Die Klassenzimmer-Stücke, mit denen sie und ihr Team durch die Schulen touren, richten sich zwar an Deutschlerner. Genauso wichtig aber wie die Sprache ist die Botschaft. Die Stücke thematisieren, was junge Menschen bewegt. Zeitlos: die Suche nach dem Ich oder der Wunsch nach Akzeptanz. Aber auch aktuelle Entwicklungen wie Internetmobbing.
Für Lotz geht es darum, Perspektiven zu erweitern – ein mehrjähriger Aufenthalt in München, wo die Schauspielerin ihre Ausbildung absolvierte, prägt sie bis heute. "Die Kulturvielfalt, die ich dort erlebt habe, hat mich zu einem offenen Menschen gemacht."

Mehr Offenheit wünscht sich die Künstlerin auch von Ungarn. Fremdenfeindlichkeit treffe zwar nicht die geschätzt 200.000 Ungarndeutschen im Land. Lotz sorgt aber der Umgang mit dem Thema Flüchtlinge. "Meinem Empfinden nach sind die Menschen in Ungarn Fremden gegenüber sofort misstrauisch." Ein geringer Selbstwert vieler Ungarn gepaart mit zweifelhaften schwarz-weiß-Botschaften der ungarischen Medien seien dafür der Grund, vermutet Lotz.

Auf der Grundlage eines Romans von Daniel Dafoe zeigt die "Deutsche Bühne Ungarn" wie es anders geht. Zwei Schiffbrüchige aus unterschiedlichen Welten stranden auf einer Insel im Meer, einer Müll-Insel. Den Ausweg finden sie nur zusammen. Das Stück Robinson Cruso steht für die Annäherung von Kulturen und die Stärke der Gemeinschaft.

Raus aus dem Stillstand

In der Corona-Krise allerdings bleiben die Bretter, die die Welt bedeuten, leer. Davon ist auch das deutsche Schauspielhaus in Szekszárd betroffen. Beatrice Benedek, seit Oktober 2020 die erste ifa-Kulturmanagerin im Ort, hält den Betrieb wenigstens online am Laufen. Einen Einblick in die Arbeit am Theater im In- und Ausland gibt es bei einem von ihr organisierten virtuellen Treffen mit deutschsprachigen Theaterpädagogen.

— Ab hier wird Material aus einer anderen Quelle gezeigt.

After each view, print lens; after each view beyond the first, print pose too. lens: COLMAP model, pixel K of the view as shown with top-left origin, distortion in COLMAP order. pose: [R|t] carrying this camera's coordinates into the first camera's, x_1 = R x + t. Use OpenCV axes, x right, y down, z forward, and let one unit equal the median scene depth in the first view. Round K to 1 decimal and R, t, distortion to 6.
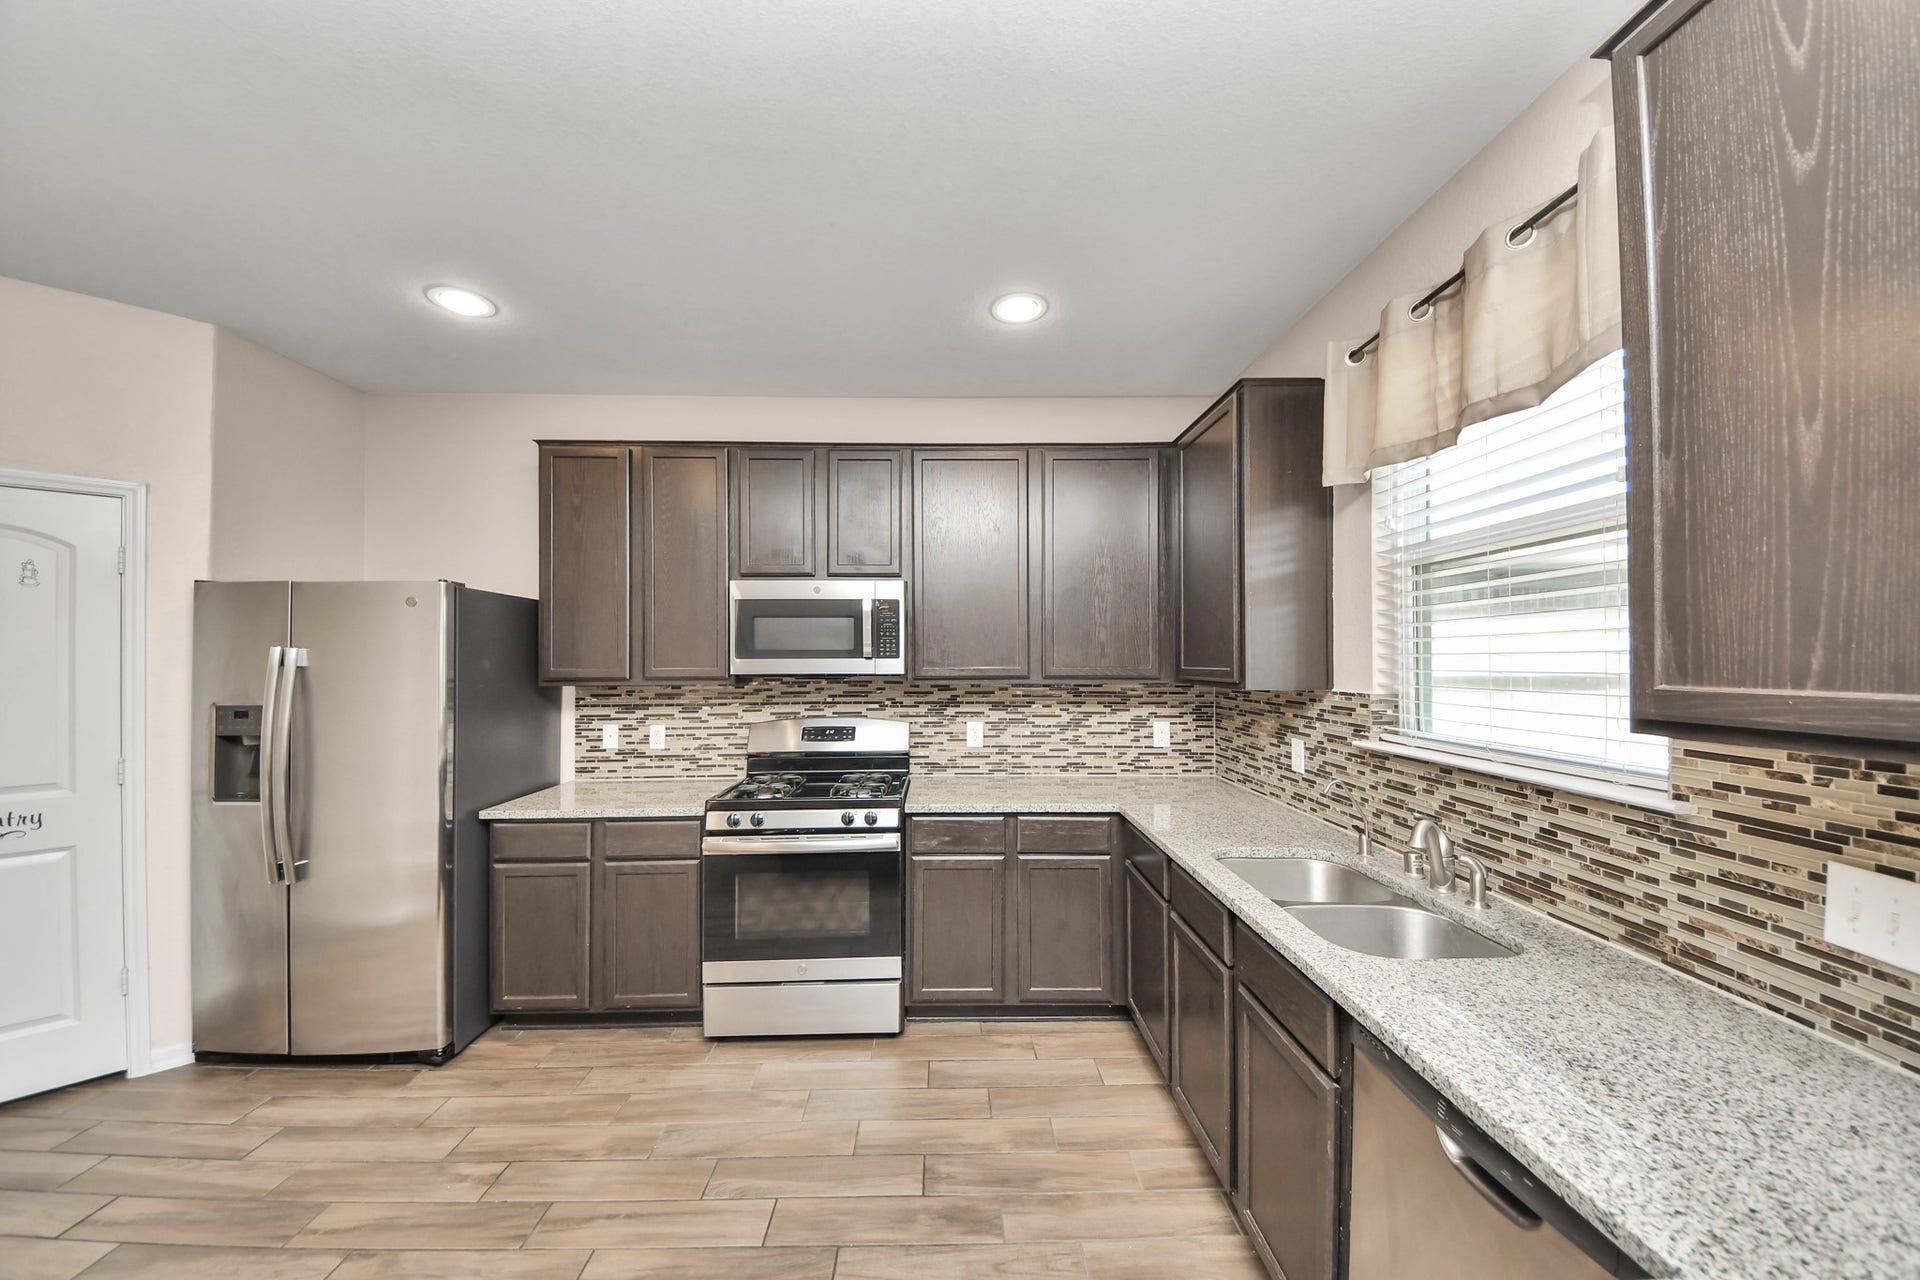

Menschen für das Theater begeistern, Netzwerke schaffen, die deutschsprachige Community zusammenbringen – im Lockdown machen das auch sozialen Medien möglich. Über Youtube und Facebook verschafft Beatrice Benedek dem Publikum einen neuen Zugang zum Theater, so geben zum Beispiel eigens für den "Welttag des Theaters" produzierte Filme einen aktuellen Blick hinter die Kulissen. Die 28-Jährige gehört selbst einer Minderheit an, und zwar den Ungarn in Siebenbürgen, Rumänien, zuletzt war sie aber in England zu Hause. Multikulti hat sie quasi im Blut und mit ihrer Begeisterung für die Bühnenkunst ist sie bei der "Deutschen Bühne Ungarn" gut aufgehoben. Das merken auch die Follower. "Wir haben online ein aktives Publikum. Die Menschen kommentieren rege unsere Posts und schreiben Dinge wie: Danke, dass ihr unsere Zeit verschönert. Oder: Wir können kaum erwarten, dass ihr öffnet", freut sich Beatrice Benedek.

Der Text entstand im März 2021.


Über das Entsendeprogramm

Das Entsendeprogramm bietet Arbeitsaufenthalte in Organisationen deutscher Minderheiten im östlichen Europa oder in einem Staat der Gemeinschaft Unabhängiger Staaten (GUS). Die Entsandten arbeiten als Kulturmanagerinnen und -manager oder Redakteurinnen und Redakteure in ausgewählten Projekten und unterstützen die Einrichtungen mit ihrem Knowhow.